== Data for this exercise ==

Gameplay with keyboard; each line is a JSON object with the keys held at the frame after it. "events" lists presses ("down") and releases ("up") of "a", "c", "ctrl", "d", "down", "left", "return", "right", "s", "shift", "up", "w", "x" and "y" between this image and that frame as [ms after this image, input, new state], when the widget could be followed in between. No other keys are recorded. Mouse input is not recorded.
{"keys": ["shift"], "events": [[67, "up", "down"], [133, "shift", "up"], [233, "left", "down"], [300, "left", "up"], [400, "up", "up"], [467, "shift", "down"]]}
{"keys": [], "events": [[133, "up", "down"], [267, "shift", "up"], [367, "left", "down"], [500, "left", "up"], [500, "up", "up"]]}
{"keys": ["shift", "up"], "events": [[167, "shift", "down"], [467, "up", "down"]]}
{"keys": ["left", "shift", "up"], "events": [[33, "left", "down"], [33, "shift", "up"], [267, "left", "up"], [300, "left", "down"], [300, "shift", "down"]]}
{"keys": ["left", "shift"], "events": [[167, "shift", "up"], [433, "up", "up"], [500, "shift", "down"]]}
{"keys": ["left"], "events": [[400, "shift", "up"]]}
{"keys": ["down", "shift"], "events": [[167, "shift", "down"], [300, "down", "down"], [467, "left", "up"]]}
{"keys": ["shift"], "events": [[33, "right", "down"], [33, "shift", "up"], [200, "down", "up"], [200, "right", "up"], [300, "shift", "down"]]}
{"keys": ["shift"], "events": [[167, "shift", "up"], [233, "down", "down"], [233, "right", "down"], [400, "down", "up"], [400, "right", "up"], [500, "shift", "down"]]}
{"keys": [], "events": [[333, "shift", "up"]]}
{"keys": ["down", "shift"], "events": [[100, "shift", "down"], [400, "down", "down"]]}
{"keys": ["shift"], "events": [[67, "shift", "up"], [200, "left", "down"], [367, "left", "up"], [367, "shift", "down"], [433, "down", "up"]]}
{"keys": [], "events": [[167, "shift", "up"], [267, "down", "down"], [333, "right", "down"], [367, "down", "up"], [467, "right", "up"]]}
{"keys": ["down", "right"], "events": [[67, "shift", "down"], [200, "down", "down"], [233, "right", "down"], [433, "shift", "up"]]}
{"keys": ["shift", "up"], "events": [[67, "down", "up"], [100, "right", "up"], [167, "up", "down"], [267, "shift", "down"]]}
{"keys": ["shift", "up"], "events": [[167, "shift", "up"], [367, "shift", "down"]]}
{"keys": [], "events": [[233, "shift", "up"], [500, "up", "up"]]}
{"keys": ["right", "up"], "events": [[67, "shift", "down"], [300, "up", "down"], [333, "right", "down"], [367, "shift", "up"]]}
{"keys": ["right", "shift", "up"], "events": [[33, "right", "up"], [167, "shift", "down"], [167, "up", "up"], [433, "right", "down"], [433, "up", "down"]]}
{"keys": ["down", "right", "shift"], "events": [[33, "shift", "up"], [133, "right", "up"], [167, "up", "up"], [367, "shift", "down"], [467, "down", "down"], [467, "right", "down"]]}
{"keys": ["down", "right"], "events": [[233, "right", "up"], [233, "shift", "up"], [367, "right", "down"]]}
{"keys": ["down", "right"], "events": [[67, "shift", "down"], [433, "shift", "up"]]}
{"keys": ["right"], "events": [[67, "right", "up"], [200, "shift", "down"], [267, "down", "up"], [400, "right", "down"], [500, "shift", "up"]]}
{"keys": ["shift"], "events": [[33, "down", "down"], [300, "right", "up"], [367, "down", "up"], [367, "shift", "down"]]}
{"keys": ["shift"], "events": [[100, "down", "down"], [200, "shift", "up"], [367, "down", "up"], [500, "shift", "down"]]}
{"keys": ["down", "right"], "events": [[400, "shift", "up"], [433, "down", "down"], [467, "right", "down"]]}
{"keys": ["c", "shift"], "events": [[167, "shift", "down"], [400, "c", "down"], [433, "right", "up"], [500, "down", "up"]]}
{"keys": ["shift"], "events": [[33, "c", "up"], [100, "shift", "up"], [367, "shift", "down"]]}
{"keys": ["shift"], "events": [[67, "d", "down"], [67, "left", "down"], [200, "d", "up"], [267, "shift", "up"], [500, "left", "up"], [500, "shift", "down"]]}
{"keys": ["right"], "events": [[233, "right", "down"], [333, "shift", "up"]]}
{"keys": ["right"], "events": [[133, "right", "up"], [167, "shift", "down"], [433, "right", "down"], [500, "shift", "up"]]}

===

Could you print the material above once more, exactly as it stands?

> **Final answer**
Gameplay with keyboard; each line is a JSON object with the keys held at the frame after it. "events" lists presses ("down") and releases ("up") of "a", "c", "ctrl", "d", "down", "left", "return", "right", "s", "shift", "up", "w", "x" and "y" between this image and that frame as [ms after this image, input, new state], when the widget could be followed in between. No other keys are recorded. Mouse input is not recorded.
{"keys": ["shift"], "events": [[67, "up", "down"], [133, "shift", "up"], [233, "left", "down"], [300, "left", "up"], [400, "up", "up"], [467, "shift", "down"]]}
{"keys": [], "events": [[133, "up", "down"], [267, "shift", "up"], [367, "left", "down"], [500, "left", "up"], [500, "up", "up"]]}
{"keys": ["shift", "up"], "events": [[167, "shift", "down"], [467, "up", "down"]]}
{"keys": ["left", "shift", "up"], "events": [[33, "left", "down"], [33, "shift", "up"], [267, "left", "up"], [300, "left", "down"], [300, "shift", "down"]]}
{"keys": ["left", "shift"], "events": [[167, "shift", "up"], [433, "up", "up"], [500, "shift", "down"]]}
{"keys": ["left"], "events": [[400, "shift", "up"]]}
{"keys": ["down", "shift"], "events": [[167, "shift", "down"], [300, "down", "down"], [467, "left", "up"]]}
{"keys": ["shift"], "events": [[33, "right", "down"], [33, "shift", "up"], [200, "down", "up"], [200, "right", "up"], [300, "shift", "down"]]}
{"keys": ["shift"], "events": [[167, "shift", "up"], [233, "down", "down"], [233, "right", "down"], [400, "down", "up"], [400, "right", "up"], [500, "shift", "down"]]}
{"keys": [], "events": [[333, "shift", "up"]]}
{"keys": ["down", "shift"], "events": [[100, "shift", "down"], [400, "down", "down"]]}
{"keys": ["shift"], "events": [[67, "shift", "up"], [200, "left", "down"], [367, "left", "up"], [367, "shift", "down"], [433, "down", "up"]]}
{"keys": [], "events": [[167, "shift", "up"], [267, "down", "down"], [333, "right", "down"], [367, "down", "up"], [467, "right", "up"]]}
{"keys": ["down", "right"], "events": [[67, "shift", "down"], [200, "down", "down"], [233, "right", "down"], [433, "shift", "up"]]}
{"keys": ["shift", "up"], "events": [[67, "down", "up"], [100, "right", "up"], [167, "up", "down"], [267, "shift", "down"]]}
{"keys": ["shift", "up"], "events": [[167, "shift", "up"], [367, "shift", "down"]]}
{"keys": [], "events": [[233, "shift", "up"], [500, "up", "up"]]}
{"keys": ["right", "up"], "events": [[67, "shift", "down"], [300, "up", "down"], [333, "right", "down"], [367, "shift", "up"]]}
{"keys": ["right", "shift", "up"], "events": [[33, "right", "up"], [167, "shift", "down"], [167, "up", "up"], [433, "right", "down"], [433, "up", "down"]]}
{"keys": ["down", "right", "shift"], "events": [[33, "shift", "up"], [133, "right", "up"], [167, "up", "up"], [367, "shift", "down"], [467, "down", "down"], [467, "right", "down"]]}
{"keys": ["down", "right"], "events": [[233, "right", "up"], [233, "shift", "up"], [367, "right", "down"]]}
{"keys": ["down", "right"], "events": [[67, "shift", "down"], [433, "shift", "up"]]}
{"keys": ["right"], "events": [[67, "right", "up"], [200, "shift", "down"], [267, "down", "up"], [400, "right", "down"], [500, "shift", "up"]]}
{"keys": ["shift"], "events": [[33, "down", "down"], [300, "right", "up"], [367, "down", "up"], [367, "shift", "down"]]}
{"keys": ["shift"], "events": [[100, "down", "down"], [200, "shift", "up"], [367, "down", "up"], [500, "shift", "down"]]}
{"keys": ["down", "right"], "events": [[400, "shift", "up"], [433, "down", "down"], [467, "right", "down"]]}
{"keys": ["c", "shift"], "events": [[167, "shift", "down"], [400, "c", "down"], [433, "right", "up"], [500, "down", "up"]]}
{"keys": ["shift"], "events": [[33, "c", "up"], [100, "shift", "up"], [367, "shift", "down"]]}
{"keys": ["shift"], "events": [[67, "d", "down"], [67, "left", "down"], [200, "d", "up"], [267, "shift", "up"], [500, "left", "up"], [500, "shift", "down"]]}
{"keys": ["right"], "events": [[233, "right", "down"], [333, "shift", "up"]]}
{"keys": ["right"], "events": [[133, "right", "up"], [167, "shift", "down"], [433, "right", "down"], [500, "shift", "up"]]}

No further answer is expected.